Nothing in the records should be changed in the copy, though the pictures must be left out.
****************
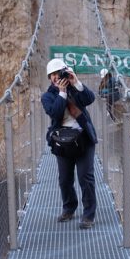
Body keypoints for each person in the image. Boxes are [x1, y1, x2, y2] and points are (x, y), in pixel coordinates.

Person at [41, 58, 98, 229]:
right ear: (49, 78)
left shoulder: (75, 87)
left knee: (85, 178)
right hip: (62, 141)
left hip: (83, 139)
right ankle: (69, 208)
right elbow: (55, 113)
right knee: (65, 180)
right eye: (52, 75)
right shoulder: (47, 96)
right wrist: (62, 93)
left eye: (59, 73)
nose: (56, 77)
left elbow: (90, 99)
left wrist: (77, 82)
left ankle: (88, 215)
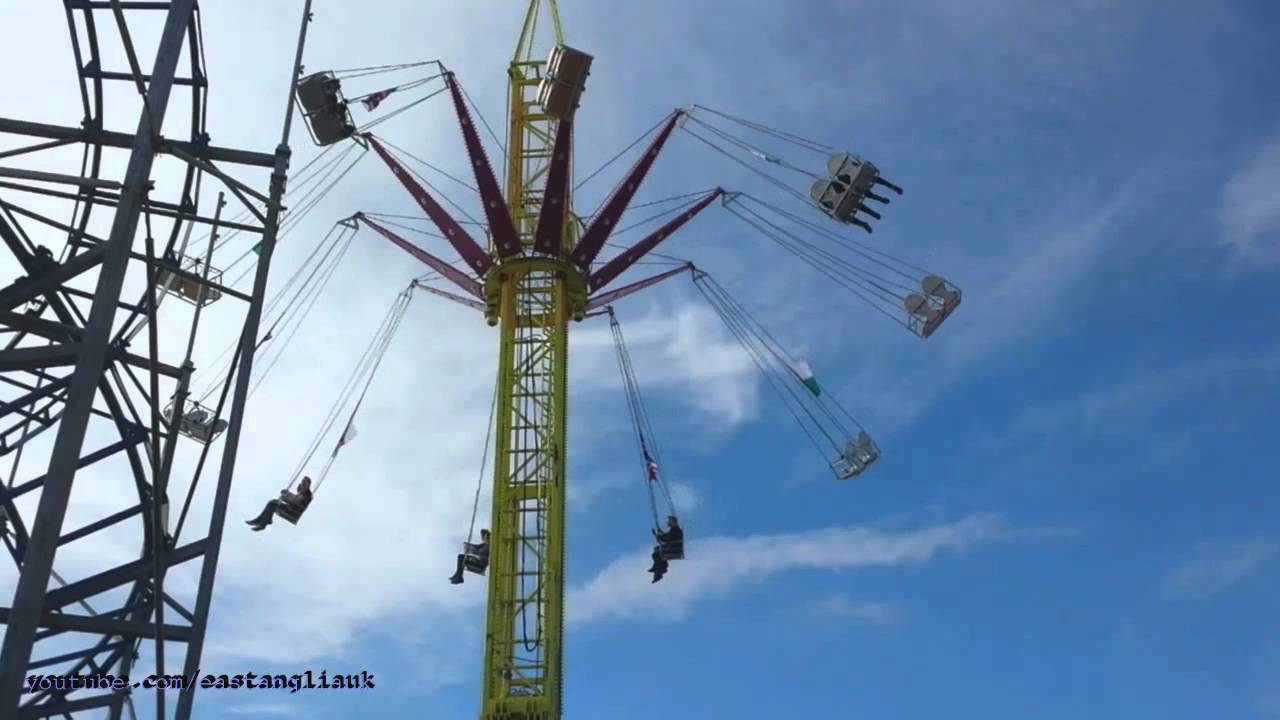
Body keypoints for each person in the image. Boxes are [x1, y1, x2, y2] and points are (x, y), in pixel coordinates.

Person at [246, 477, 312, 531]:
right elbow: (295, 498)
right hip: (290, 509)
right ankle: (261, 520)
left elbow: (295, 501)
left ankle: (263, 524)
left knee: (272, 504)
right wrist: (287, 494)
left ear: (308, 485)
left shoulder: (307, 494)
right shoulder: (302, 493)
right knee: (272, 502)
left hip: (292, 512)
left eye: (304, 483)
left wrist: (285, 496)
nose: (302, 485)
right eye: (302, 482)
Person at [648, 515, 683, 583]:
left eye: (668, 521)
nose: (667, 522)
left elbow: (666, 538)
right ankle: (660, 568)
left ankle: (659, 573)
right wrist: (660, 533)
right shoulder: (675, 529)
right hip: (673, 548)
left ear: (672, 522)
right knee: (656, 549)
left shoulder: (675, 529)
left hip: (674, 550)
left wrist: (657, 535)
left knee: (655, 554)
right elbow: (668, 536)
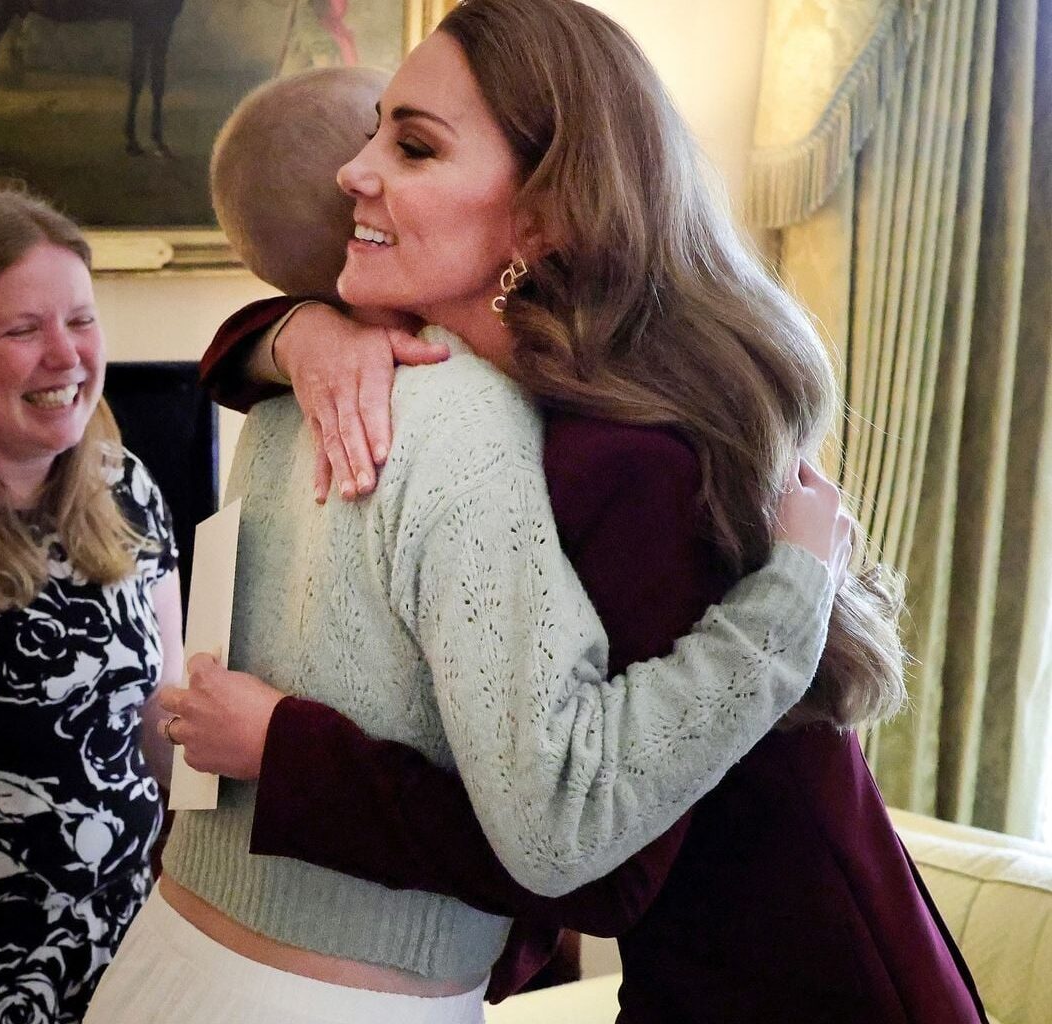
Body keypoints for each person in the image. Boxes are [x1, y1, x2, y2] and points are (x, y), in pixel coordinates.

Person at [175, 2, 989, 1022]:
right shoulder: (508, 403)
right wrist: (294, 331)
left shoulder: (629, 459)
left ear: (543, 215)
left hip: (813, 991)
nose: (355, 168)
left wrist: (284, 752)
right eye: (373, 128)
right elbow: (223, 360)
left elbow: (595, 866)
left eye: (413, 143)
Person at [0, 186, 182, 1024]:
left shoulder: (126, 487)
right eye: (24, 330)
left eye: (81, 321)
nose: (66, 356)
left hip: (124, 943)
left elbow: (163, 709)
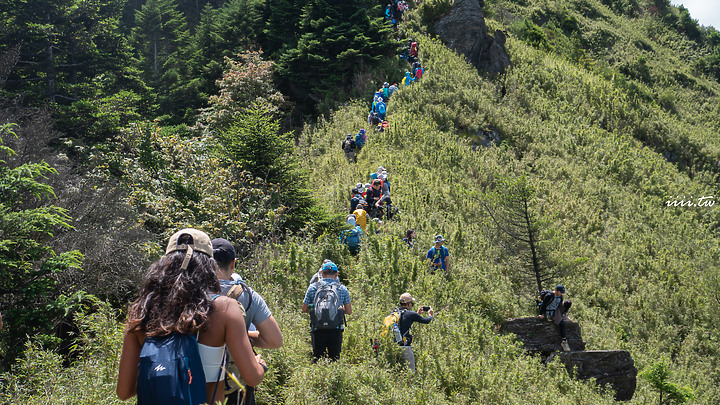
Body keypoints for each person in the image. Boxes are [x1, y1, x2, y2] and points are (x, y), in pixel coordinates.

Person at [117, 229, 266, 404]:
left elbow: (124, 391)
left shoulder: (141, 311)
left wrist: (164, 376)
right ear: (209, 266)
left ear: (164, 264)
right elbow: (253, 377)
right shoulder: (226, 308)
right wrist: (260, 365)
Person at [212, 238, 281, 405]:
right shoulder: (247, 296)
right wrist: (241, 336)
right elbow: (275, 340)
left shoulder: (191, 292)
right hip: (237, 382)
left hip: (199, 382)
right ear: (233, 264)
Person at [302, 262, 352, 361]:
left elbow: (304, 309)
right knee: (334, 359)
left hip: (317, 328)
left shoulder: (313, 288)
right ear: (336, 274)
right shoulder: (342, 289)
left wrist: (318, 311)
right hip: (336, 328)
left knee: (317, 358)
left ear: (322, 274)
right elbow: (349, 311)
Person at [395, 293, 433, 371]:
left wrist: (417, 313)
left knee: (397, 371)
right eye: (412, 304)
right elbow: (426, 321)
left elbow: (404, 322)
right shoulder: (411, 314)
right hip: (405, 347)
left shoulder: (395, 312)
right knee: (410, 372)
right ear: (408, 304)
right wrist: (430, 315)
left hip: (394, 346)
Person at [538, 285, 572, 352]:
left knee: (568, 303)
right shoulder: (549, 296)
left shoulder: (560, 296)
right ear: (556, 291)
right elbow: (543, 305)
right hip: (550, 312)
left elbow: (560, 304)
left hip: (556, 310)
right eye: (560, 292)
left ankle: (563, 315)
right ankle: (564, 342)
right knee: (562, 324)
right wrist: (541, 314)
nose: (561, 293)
****************
WRITTEN SOLUTION:
Body keypoints for each person in the image. Boxes are [x1, y1, x2, y2] and points are (x, y), in pixel coordinates.

Person at [41, 58, 98, 229]:
right ear: (49, 78)
left shoulder: (75, 87)
left knee: (85, 178)
right hip: (62, 141)
left hip: (83, 139)
right ankle: (69, 208)
right elbow: (55, 113)
right knee: (65, 180)
right eye: (52, 75)
right shoulder: (47, 96)
right wrist: (62, 93)
left eye: (59, 73)
nose: (56, 77)
left elbow: (90, 99)
left wrist: (77, 82)
left ankle: (88, 215)
Body keypoints for each person in the image. Boxes are [x1, y1, x2, y2] and points are (x, y), in pixel coordinates.

Person at [246, 477, 312, 531]:
right elbow: (295, 498)
right hip: (290, 509)
right ankle: (261, 520)
left elbow: (295, 501)
left ankle: (263, 524)
left knee: (272, 504)
right wrist: (287, 494)
left ear: (308, 485)
left shoulder: (307, 494)
right shoulder: (302, 493)
right knee: (272, 502)
left hip: (292, 512)
left eye: (304, 483)
left wrist: (285, 496)
nose: (302, 485)
right eye: (302, 482)
Person at [648, 515, 683, 583]:
left eye: (668, 521)
nose: (667, 522)
left elbow: (666, 538)
right ankle: (660, 568)
left ankle: (659, 573)
right wrist: (660, 533)
right shoulder: (675, 529)
right hip: (673, 548)
left ear: (672, 522)
right knee: (656, 549)
left shoulder: (675, 529)
left hip: (674, 550)
left wrist: (657, 535)
left knee: (655, 554)
right elbow: (668, 536)
Body keypoints for each person in the image. Boxes are [x1, y1, x2, y2] and points are (x, y), in pixel coordinates.

Person at [175, 2, 989, 1022]:
right shoulder: (508, 403)
right wrist: (294, 331)
left shoulder: (629, 459)
left ear: (543, 215)
left hip: (813, 991)
nose: (355, 168)
left wrist: (284, 752)
right eye: (373, 128)
right elbow: (223, 360)
left elbow: (595, 866)
left eye: (413, 143)
Person at [0, 186, 182, 1024]:
left shoulder: (126, 487)
right eye: (24, 330)
left eye: (81, 321)
nose: (66, 356)
left hip: (124, 943)
left elbow: (163, 709)
Body keypoints for each person in the image. Boxes are [x1, y1, x2, y2] and points are (x, y), in pixel coordinates.

Person at [117, 229, 266, 404]:
left elbow: (124, 391)
left shoulder: (141, 311)
left wrist: (164, 376)
right ear: (209, 266)
left ear: (164, 264)
right elbow: (253, 377)
right shoulder: (226, 308)
right wrist: (260, 365)
Person at [212, 238, 281, 405]:
right shoulder: (247, 296)
right wrist: (241, 336)
right elbow: (275, 340)
left shoulder: (191, 292)
right hip: (237, 382)
left hip: (199, 382)
right ear: (233, 264)
Person at [302, 262, 352, 361]:
left elbow: (304, 309)
right knee: (334, 359)
left hip: (317, 328)
left shoulder: (313, 288)
right ear: (336, 274)
right shoulder: (342, 289)
left wrist: (318, 311)
right hip: (336, 328)
left knee: (317, 358)
left ear: (322, 274)
right elbow: (349, 311)
Person at [395, 293, 433, 371]:
left wrist: (417, 313)
left knee: (397, 371)
right eye: (412, 304)
right elbow: (426, 321)
left elbow: (404, 322)
right shoulder: (411, 314)
right hip: (405, 347)
left shoulder: (395, 312)
right knee: (410, 372)
right ear: (408, 304)
right wrist: (430, 315)
left hip: (394, 346)
Person at [538, 285, 572, 352]:
left knee: (568, 303)
right shoulder: (549, 296)
left shoulder: (560, 296)
right ear: (556, 291)
right elbow: (543, 305)
right hip: (550, 312)
left elbow: (560, 304)
left hip: (556, 310)
right eye: (560, 292)
left ankle: (563, 315)
right ankle: (564, 342)
right knee: (562, 324)
right wrist: (541, 314)
nose: (561, 293)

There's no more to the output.